Pada tahun 1910, giliran konferensi buruh perempuan internasional yang melakukan demo di Denmark. Clara Zetkin, seorang pemimpin kantor perempuan untuk partai sosialis di Jerman mengajukan gagasan tentang Hari Perempuan Internasional. Ia mengusulkan adanya Hari Perempuan Internasional untuk menyuarakan tuntutan bersama para perempuan di seluruh dunia. Setelah adanya konferensi yang dihadiri lebih dari 100 perempuan dari 17 negara yang mewakili serikikat pekerja dan partai sosialis, serta melalui beberapa perundingan, akhirnya ide dari Clara disambut baik. kemudian hari perempuan internasional pun disetujui oleh PBB pada 08 Maret 1975.
Dalam rangka mendukung perempuan di seluruh dunia serta ikut berpartisipasi dalam melawan ketidakadilan, langkah yang bisa kita tempuh adalah dengan menanamkan gender neutral sejak dini.

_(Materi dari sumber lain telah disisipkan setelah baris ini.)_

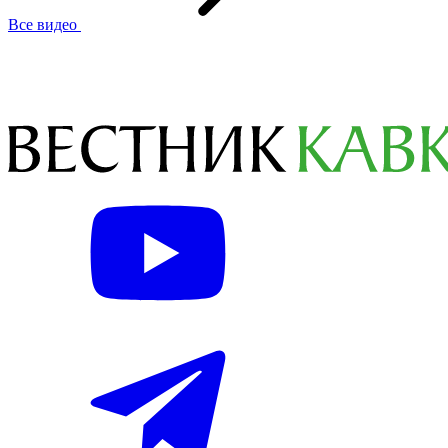
Все видео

Yakni memberikan pemahaman kepada anak-anak bahwa laki-laki dan perempuan adalah sama. Artinya, keduanya sama-sama mempunyai peranan penting dalam menyongsong kehidupan. Mereka memiliki hak dan kewajiban yang sama sebagai warga negara dan warga dunia. Tidak boleh lagi ada stereotype bahwa laki-laki lebih utama sedangkan perempuan hanyalah manusia kedua yang menjadi konco wingking. Kita harus terus perjuangkan bahwa laki-laki dan perempuan adalah saudara kandung yang harus saling bekerjasama dalam kebaikan dan kemaslahatan. Hal itulah yang sesungguhnya telah disampaikan oleh agama kita. Wallahu a’lam bisshawab.
Oleh: Fitrotun Nisa’, Alumni Mansajul Ulum tahun 2015.